Das seltsamste Weihnachtslied: Morgen kommt der Weihnachtsmann

In der Kulturgeschichte der Missverständnisse, die sich um den deutschen Weihnachtsliederkanon ranken, nimmt das Lied „Morgen kommt der Weihnachtsmann“ einen Ehrenplatz ein. Die Melodie – harmonisch übrigens eine Zwillingsschwester von „Alle Vöglein sind schon da“ – entspricht dem frivolen französischen Salonlied „Ah, vous dirai-je, Maman!“, das unter anderem der Bach-Sohn Johann Christoph Friedrich und Wolfgang Amadeus Mozart zu Variationen verarbeitet haben.

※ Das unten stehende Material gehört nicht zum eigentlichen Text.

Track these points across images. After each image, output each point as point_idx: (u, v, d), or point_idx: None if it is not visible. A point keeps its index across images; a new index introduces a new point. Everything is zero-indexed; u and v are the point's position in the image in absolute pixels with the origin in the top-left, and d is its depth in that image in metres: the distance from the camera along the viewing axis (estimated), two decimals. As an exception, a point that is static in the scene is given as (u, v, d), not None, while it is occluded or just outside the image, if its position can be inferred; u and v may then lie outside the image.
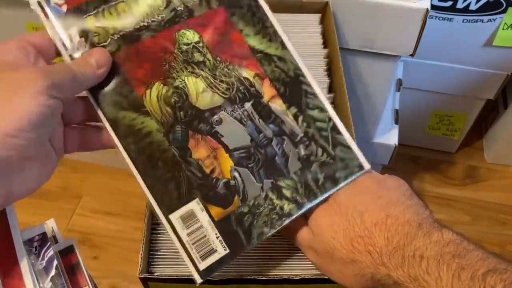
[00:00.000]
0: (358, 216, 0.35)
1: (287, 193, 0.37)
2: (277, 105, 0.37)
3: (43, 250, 0.37)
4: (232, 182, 0.36)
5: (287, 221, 0.37)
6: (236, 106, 0.37)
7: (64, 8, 0.35)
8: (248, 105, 0.37)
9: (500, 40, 0.73)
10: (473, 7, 0.70)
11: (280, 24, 0.39)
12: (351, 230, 0.35)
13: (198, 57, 0.37)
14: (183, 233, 0.35)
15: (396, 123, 0.77)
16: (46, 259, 0.37)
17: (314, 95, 0.38)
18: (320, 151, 0.38)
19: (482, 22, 0.71)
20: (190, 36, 0.37)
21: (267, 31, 0.38)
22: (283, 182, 0.37)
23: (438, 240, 0.32)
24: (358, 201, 0.36)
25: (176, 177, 0.35)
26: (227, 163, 0.36)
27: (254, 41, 0.38)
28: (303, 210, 0.37)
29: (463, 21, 0.72)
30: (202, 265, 0.35)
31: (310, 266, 0.39)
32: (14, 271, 0.35)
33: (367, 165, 0.38)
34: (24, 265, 0.35)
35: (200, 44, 0.37)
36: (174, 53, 0.37)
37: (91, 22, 0.36)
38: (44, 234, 0.38)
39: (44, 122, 0.30)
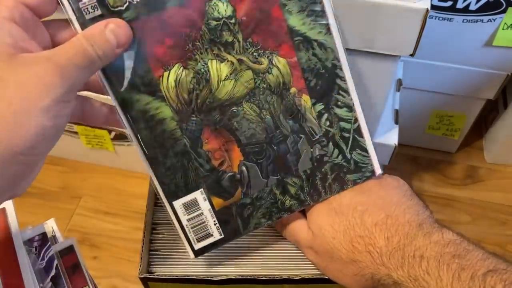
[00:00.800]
0: (359, 217, 0.35)
1: (291, 190, 0.37)
2: (303, 100, 0.35)
3: (43, 250, 0.37)
4: (238, 176, 0.36)
5: (285, 215, 0.37)
6: (257, 98, 0.34)
7: None
8: (271, 98, 0.34)
9: (500, 40, 0.73)
10: (473, 7, 0.69)
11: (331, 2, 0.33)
12: (351, 230, 0.34)
13: (227, 36, 0.32)
14: (183, 218, 0.36)
15: (396, 123, 0.76)
16: (46, 259, 0.37)
17: (347, 92, 0.36)
18: (336, 152, 0.37)
19: (482, 22, 0.71)
20: (222, 9, 0.31)
21: (314, 8, 0.33)
22: (290, 179, 0.37)
23: (438, 240, 0.32)
24: (358, 201, 0.36)
25: (184, 167, 0.35)
26: (238, 157, 0.36)
27: (296, 21, 0.33)
28: (304, 207, 0.38)
29: (463, 21, 0.72)
30: (197, 246, 0.37)
31: (310, 266, 0.39)
32: (14, 271, 0.35)
33: (378, 171, 0.38)
34: (24, 265, 0.35)
35: (232, 21, 0.32)
36: (201, 29, 0.32)
37: None
38: (44, 234, 0.38)
39: (58, 132, 0.28)
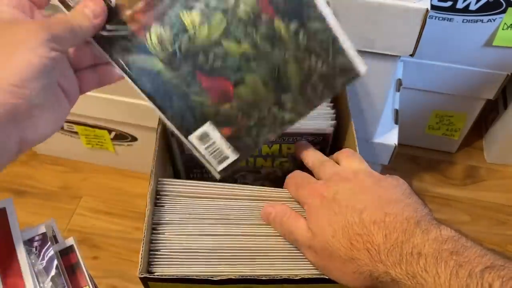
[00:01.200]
0: (357, 215, 0.35)
1: (288, 105, 0.40)
2: (275, 24, 0.37)
3: (43, 250, 0.37)
4: (236, 104, 0.40)
5: (287, 127, 0.41)
6: (233, 34, 0.37)
7: None
8: (245, 29, 0.37)
9: (500, 40, 0.73)
10: (473, 7, 0.70)
11: None
12: (350, 228, 0.35)
13: None
14: (201, 148, 0.41)
15: (396, 123, 0.77)
16: (46, 259, 0.37)
17: (315, 6, 0.37)
18: (320, 63, 0.38)
19: (482, 22, 0.71)
20: None
21: None
22: (284, 96, 0.40)
23: (436, 237, 0.32)
24: (357, 200, 0.36)
25: (189, 106, 0.39)
26: (231, 88, 0.39)
27: None
28: (302, 118, 0.41)
29: (463, 21, 0.72)
30: (219, 167, 0.42)
31: (310, 266, 0.39)
32: (14, 271, 0.35)
33: (363, 70, 0.40)
34: (24, 265, 0.35)
35: None
36: None
37: None
38: (44, 234, 0.38)
39: (47, 73, 0.32)
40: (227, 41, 0.37)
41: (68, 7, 0.35)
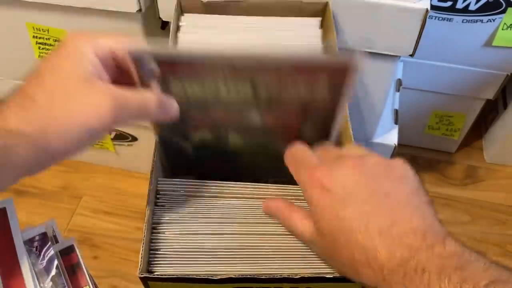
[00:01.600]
0: (363, 223, 0.33)
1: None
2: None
3: (44, 250, 0.37)
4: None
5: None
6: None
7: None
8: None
9: (500, 40, 0.73)
10: (472, 7, 0.70)
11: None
12: (353, 237, 0.33)
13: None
14: None
15: (396, 123, 0.77)
16: (46, 259, 0.37)
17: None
18: None
19: (482, 22, 0.71)
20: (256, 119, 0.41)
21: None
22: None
23: (440, 252, 0.31)
24: (363, 200, 0.34)
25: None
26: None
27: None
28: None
29: (462, 21, 0.72)
30: None
31: (310, 265, 0.39)
32: (14, 271, 0.35)
33: None
34: (25, 265, 0.35)
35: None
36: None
37: (177, 86, 0.37)
38: (44, 234, 0.38)
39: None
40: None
41: (144, 85, 0.36)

Noch weiter weg von Weihnachten ist der Text von Heinrich Hoffmann von Fallersleben. Der Dichter des Deutschlandliedes ersparte sich nicht nur jegliche christliche Weihnachtsbezüge, sondern verzichtete auch auf die Ersatzidylle einer still verschneiten Winterlandschaft, die man immerhin noch als Chiffre für die Botschaft von Frieden und Versöhnung lesen konnte. Stattdessen heißt es: „Trommel, Pfeifen und Gewehr / Fahn´ und Säbel und noch mehr / ja, ein ganzes Kriegesheer / möcht´ ich gerne haben.“ Heute ist das Lied in einer entschärften Version verbreitet, die stattdessen „bunte Lichter, Silberzier / Kind mit Krippe, Schaf und Stier“ herbeiwünscht. Hoffmanns Text sagt mehr über die Gesinnung des Autors und seiner Zeit aus als über die Weihnachtsbotschaft. Im patriarchalischen deutschen Vormärz taugte der Weihnachtsmann als bessere Identifikationsfigur als das zarte Christkind. Und unterm vaterländischen Weihnachtsbaum, die napoleonischen Kriege noch frisch im Gedächtnis, war Kriegsspielzeug nichts Abwegiges. Jede Zeit hat ihren eigenen schlechten Geschmack. – Loriots Familie Hoppenstedt mit dem Atomkraftwerk im Heimbausatz lässt grüßen.